Now that we’re back in Costa Rica, we have rented a Toyota Fortuna (aka big bastard) to drive down the Pacific Coast of the country to conclude our trip.
Our first stop, Rincon de la Vieja; yet another national park with tubing, canopy tours and waterfalls. We went with the more economical choice, a remote waterfall and mini swimming area just a 5 minute hike away. It would turn out to be one of my favourite places on this trip so far…
We enjoyed a little leap off the rock, the cold water and ply the hanging bridge. This place is exactly what we had seen in the pictures, though heavily edited to appear surreal and fable-like, before we came out here.
That evening came our first attempt at spontaneous hostel choosing.
‘¿Tiene algunos cuartos por esta noche?’ I tried…
‘Yeah man, how many people you looking for?’
Oh, what’s the point. Down the Pacific coast, nobody seems to be speaking Spanish… and even if they do, they take pity and speak English to make communication easy. Maybe they just want to practice their English. Annoying. I didn’t download Duolingo for this.
Playa Del Coco was a real tourist spot. Why do we know this? Because Hard Rock Cafe. You can stay clear of the American spring breakers though; our hostel owner had given us tips to find the quieter beaches and enjoy less packed spaces.

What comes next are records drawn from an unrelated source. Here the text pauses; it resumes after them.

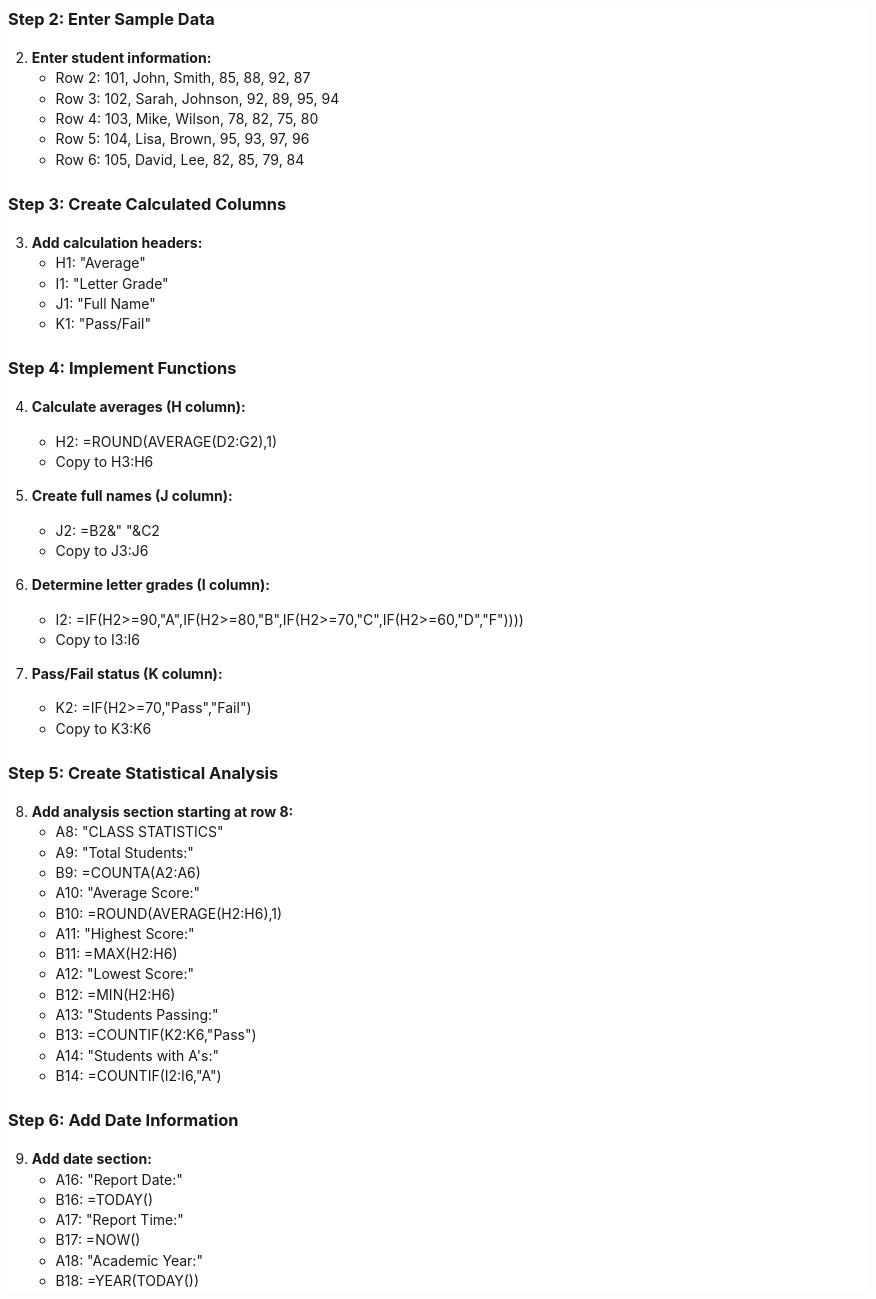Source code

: ### Step 2: Enter Sample Data
2. **Enter student information:**
   - Row 2: 101, John, Smith, 85, 88, 92, 87
   - Row 3: 102, Sarah, Johnson, 92, 89, 95, 94
   - Row 4: 103, Mike, Wilson, 78, 82, 75, 80
   - Row 5: 104, Lisa, Brown, 95, 93, 97, 96
   - Row 6: 105, David, Lee, 82, 85, 79, 84

### Step 3: Create Calculated Columns
3. **Add calculation headers:**
   - H1: "Average"
   - I1: "Letter Grade"  
   - J1: "Full Name"
   - K1: "Pass/Fail"

### Step 4: Implement Functions
4. **Calculate averages (H column):**
   - H2: =ROUND(AVERAGE(D2:G2),1)
   - Copy to H3:H6

5. **Create full names (J column):**
   - J2: =B2&" "&C2
   - Copy to J3:J6

6. **Determine letter grades (I column):**
   - I2: =IF(H2>=90,"A",IF(H2>=80,"B",IF(H2>=70,"C",IF(H2>=60,"D","F"))))
   - Copy to I3:I6

7. **Pass/Fail status (K column):**
   - K2: =IF(H2>=70,"Pass","Fail")
   - Copy to K3:K6

### Step 5: Create Statistical Analysis
8. **Add analysis section starting at row 8:**
   - A8: "CLASS STATISTICS"
   - A9: "Total Students:"
   - B9: =COUNTA(A2:A6)
   - A10: "Average Score:"
   - B10: =ROUND(AVERAGE(H2:H6),1)
   - A11: "Highest Score:"
   - B11: =MAX(H2:H6)
   - A12: "Lowest Score:"
   - B12: =MIN(H2:H6)
   - A13: "Students Passing:"
   - B13: =COUNTIF(K2:K6,"Pass")
   - A14: "Students with A's:"
   - B14: =COUNTIF(I2:I6,"A")

### Step 6: Add Date Information
9. **Add date section:**
   - A16: "Report Date:"
   - B16: =TODAY()
   - A17: "Report Time:"
   - B17: =NOW()
   - A18: "Academic Year:"
   - B18: =YEAR(TODAY())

The next day, we endured a tormenting 45 minute walk in the heat to Ocatal beach. Hilariously, Fran would given a lift over a water-filled beach ridge because she wasn’t able to jump over it;
All very dramatic. The police are very friendly in this area of the world. In fact, everyone is. Costa Rica especially so, everybody in the street stops and says Hola or Buen Día.
Ocatal Beach was well worth the walk, even if the day did end in tears (in the metaphorical sense). After a few failed keep up attempts, Lew, Josh and I headed into the sea for a cool down. We were just bumping around until Josh cried out ‘what the fuck was that!’… I had my snorkel so looked around but found nothing.
He went in, sat, went pale, tried curing his bleeding foot with hot sand before hobbling over to the only restaurant to be told he had been stung by a sting ray. Ouch. Supposedly, they sleep under the sand and only attack once provoked. Josh had probably stood on it. No respect for nature. Locals warned him of night sweats, fever and pain for days. That wasn’t even his main concern as for a brief half hour, he lost his wallet in a cab… a bad day made better by Madrid beating Bayern and a hamburger.
That evening, we drove on to another beach where we sat and watched the sunset under some palm trees. Cliche but you do it for the Instagram likes:
Sunset at Playa Azúcar:
The problem with staying at the beach so long was that upon arrival into Playa Grande, we had left it far too late to stay anywhere. One hotel resort could offer us a 4 man room, so we improvised using sun loungers as mattresses and took the hit. Note to self: book in advance during Santa Semana. The whole country is inundated. After a clammy night, we spent the morning on another luxurious, Caribbean style beach. There, we invented an array of volleyball oriented games with no real purpose, which, in my opinion, is exactly what the sea is for.
Our cycle on the Pacific has been simple but just what we have needed after a big couple of weeks of activities. It doesn’t exactly make for brilliant blogging. The roads aren’t how you’d imagine at home. 75% are unpaved, pothole ridden mud tracks which makes our 4×4 well worth the rental. I’m pretty sure that on the ‘Monkey trail’ in between Playa Del Coco and Playa Grande, the car almost came to a standstill at least three times down to the steep inclines. We saw no other cars, some American quadbikers asked how exactly we had got so far, and as driver, I was loving it… and I really don’t love driving. A few heads were banged.
Another beach, another sunset. Nosara and Playa Guiones this time. Once again, Lew, Josh and I played football and attempted to keep the ball up past 30 touches… once again ending in tears once. I broke my little toe. Bad times… the three junior doctors deliberated and attempted to relocate it twice. Pretty sure something clicked but as I write, it’s still out of place.
Our cabinas had an air con which dripped ferociously, so we didn’t even know whether we would wake up on dry terrain. We did, and we took the 4 hour journey to Mal Pais to find somewhere to stay. Mal País is newly done up and seems to be home to both locals and American families, the surf looks amazing in places and snorkelling is brilliant… although I saw a sting ray lurking around Josh again… here’s its skeleton once he was done with it.
Now we prepare for a move to Jaco which is our final destination before San Jose. Man, that is really disheartening.